The Supreme Court has agreed to hear broadcasters' appeal of the denial of their injunction request against Aereo.
 
The court held a conference Friday on what appeals to hear, and did not take long in making the decision
 
"The petition for a writ of certiorari is granted," the court said without elaboration. Justice Samuel Alito took no part in the decision.
 
Aereo had joined broadcasters in saying the court should resolve the issue, which is whether it is simply providing remote access to TV station signals or is retransmitting a performance without compensation in violation of the copyright laws.
 
The Second Circuit Court of Appeals refused to grant an injunction and suggested Aereo was on solid legal footing. The case has yet to be decided in the lower courts, but broadcasters argue that the service should be blocked until that lower court decision is reached because it threatens their business.
 
So far, no other federal appeals court has weighed in, so there is no split the federal circuit. But district courts have differed, and the Ninth and D.C. federal appeals courts have been asked to weigh in.
 
Commenting on the prospects of the Supreme Court taking the case, National Association of Broadcasters president Gordon Smith had told Multichannel News earlier in the day that the court was "almost bound" to take it and that its decision would be "hugely important in terms of over the top and whether copyright means what it historically meant."
 
"We are pleased the Court has agreed to hear this important case," said the broadcaster plaintiffs of the courts' decision. "We are confident the Court will recognize that this has never been about stifling new video distribution technologies, but has always been about stopping a copyright violator who redistributes television programming without permission or compensation."
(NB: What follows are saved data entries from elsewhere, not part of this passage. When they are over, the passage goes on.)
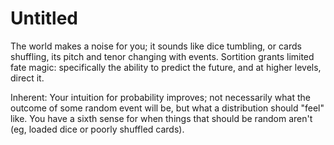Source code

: # Untitled

The world makes a noise for you; it sounds like dice tumbling, or cards shuffling, its pitch and tenor changing with events. Sortition grants limited fate magic: specifically the ability to predict the future, and at higher levels, direct it.

Inherent: Your intuition for probability improves; not necessarily what the outcome of some random event will be, but what a distribution should "feel" like. You have a sixth sense for when things that should be random aren't (eg, loaded dice or poorly shuffled cards).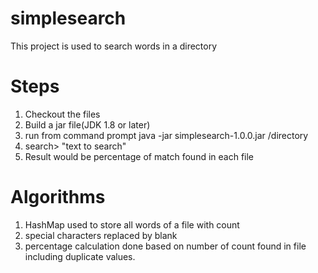 # simplesearch

This project is used to search words in a directory

# Steps
1. Checkout the files
2. Build a jar file(JDK 1.8 or later)
3. run from command prompt
  java -jar simplesearch-1.0.0.jar /directory
4. search> "text to search"
5. Result would be percentage of match found in each file

# Algorithms
1. HashMap used to store all words of a file with count
2. special characters replaced by blank
3. percentage calculation done based on number of count found in file including duplicate values.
Cablevision Systems has argued that Aereo’s service violates copyright laws, but it is not happy that broadcasters tied Aereo to the legality of the MSO’s remote-storage DVR service, which it says could  “cripple cloud-based innovation in the U.S.,” a point seconded by Charter. ““Cablevision remains confident that while the Aereo service violates copyright, the Supreme Court will find persuasive grounds for invalidating Aereo without relying on the broadcasters’ overreaching -- and wrong -- copyright arguments that challenge the legal underpinning of all cloud-based services.”,” the company said Friday.
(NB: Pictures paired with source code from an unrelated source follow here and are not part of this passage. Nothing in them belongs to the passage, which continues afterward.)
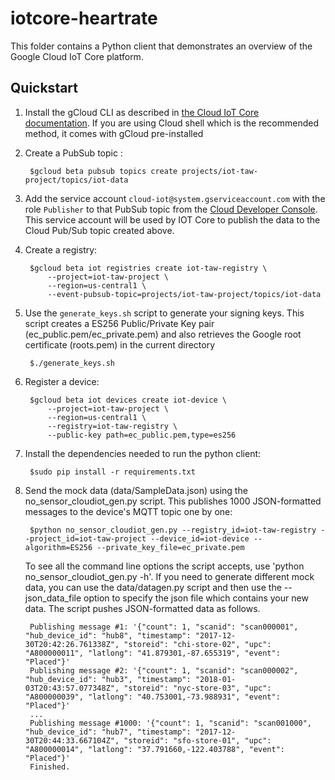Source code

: # iotcore-heartrate

This folder contains a Python client that demonstrates an overview of the
Google Cloud IoT Core platform.

## Quickstart
1. Install the gCloud CLI as described in [the Cloud IoT Core documentation](https://cloud.google.com/iot/docs/how-tos/getting-started#set_up_the_google_cloud_sdk_and_gcloud). If you are using Cloud shell which is the recommended method, it comes with gCloud pre-installed

2. Create a PubSub topic :

        $gcloud beta pubsub topics create projects/iot-taw-project/topics/iot-data

3. Add the service account `cloud-iot@system.gserviceaccount.com` with the role `Publisher` to that
PubSub topic from the [Cloud Developer Console](https://console.cloud.google.com). This service account will be used by IOT Core
to publish the data to the Cloud Pub/Sub topic created above.

4. Create a registry:

        $gcloud beta iot registries create iot-taw-registry \
            --project=iot-taw-project \
            --region=us-central1 \
            --event-pubsub-topic=projects/iot-taw-project/topics/iot-data

5. Use the `generate_keys.sh` script to generate your signing keys. This script creates a ES256 Public/Private Key pair (ec_public.pem/ec_private.pem) and also retrieves the Google root certificate (roots.pem) in the current directory

        $./generate_keys.sh

6. Register a device:

        $gcloud beta iot devices create iot-device \
            --project=iot-taw-project \
            --region=us-central1 \
            --registry=iot-taw-registry \
            --public-key path=ec_public.pem,type=es256

7. Install the dependencies needed to run the python client:
    
        $sudo pip install -r requirements.txt

8. Send the mock data (data/SampleData.json) using the no_sensor_cloudiot_gen.py script. This publishes 1000 JSON-formatted messages to the device's MQTT topic one by one:

        $python no_sensor_cloudiot_gen.py --registry_id=iot-taw-registry --project_id=iot-taw-project --device_id=iot-device --algorithm=ES256 --private_key_file=ec_private.pem

    To see all the command line options the script accepts, use 'python no_sensor_cloudiot_gen.py -h'. If you need to generate different mock data, you can use the data/datagen.py script and then use the --json_data_file option to specify the json file which contains your new data.
    The script pushes JSON-formatted data as follows.

    	Publishing message #1: '{"count": 1, "scanid": "scan000001", "hub_device_id": "hub8", "timestamp": "2017-12-30T20:42:26.761338Z", "storeid": "chi-store-02", "upc": "A800000011", "latlong": "41.879301,-87.655319", "event": "Placed"}'    
    	Publishing message #2: '{"count": 1, "scanid": "scan000002", "hub_device_id": "hub3", "timestamp": "2018-01-03T20:43:57.077348Z", "storeid": "nyc-store-03", "upc": "A800000039", "latlong": "40.753001,-73.988931", "event": "Placed"}'    
    	...    
    	Publishing message #1000: '{"count": 1, "scanid": "scan001000", "hub_device_id": "hub7", "timestamp": "2017-12-30T20:44:33.667104Z", "storeid": "sfo-store-01", "upc": "A800000014", "latlong": "37.791660,-122.403788", "event": "Placed"}'   
    	Finished.

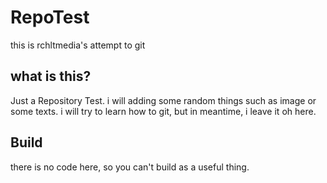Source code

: # RepoTest
this is rchltmedia's attempt to git
## what is this?
Just a Repository Test. i will adding some random things such as image or some texts. i will try to learn how to git, but in meantime, i leave it oh here.
## Build
there is no code here, so you can't build as a useful thing.
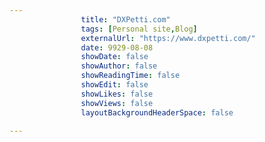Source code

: ---
                title: "DXPetti.com"
                tags: [Personal site,Blog]
                externalUrl: "https://www.dxpetti.com/"
                date: 9929-08-08
                showDate: false
                showAuthor: false
                showReadingTime: false
                showEdit: false
                showLikes: false
                showViews: false
                layoutBackgroundHeaderSpace: false
                ---
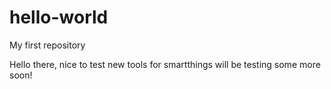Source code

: # hello-world
My first repository

Hello there, nice to test new tools for smartthings
will be testing some more soon!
But if Aereo is found to be legal, it could provide an impetus for cable operators to migrate to an over-the-top model that allows them to deliver TV stations without compensation.
 
It could also hasten the move of big ticket sports to pay TV.
 
The NFL and Major League Baseball have warned that if Aereo wins and doesn't have to pay for delivering signals, the so-called high value, nonsubstitutable sports events--Super Bowl, World Series--would be moving to pay TV.
 
Smith is particularly concerned about the MVPD angle: “Our hope is that the court will affirm that you can’t take over the air stuff and sell it to other people without triggering copyright protections.”

 

“We said from the beginning that it was our hope that this case would be decided on the merits and not through a wasteful war of attrition,” said Aereo CEO and founder Chet Kanojia. ”We look forward to presenting our case to the Supreme Court and we have every confidence that the Court will validate and preserve a consumer's right to access local over-the-air television with an individual antenna, make a personal recording with a DVR, and watch that recording on a device of their choice.”

 

The grant of cert (the court's technical term for hearing the appeal) now triggers a briefing schedule and likely a hearing of the case in April, according to one attorney. That means court watchers will be looking for a decision in June,

There were arguments against the court taking the case, including that there was no split among the federal appeals courts, or at least not yet. But there were also arguments for it. It was high profile, both sides wanted it heard, and the conflict in the lower courts.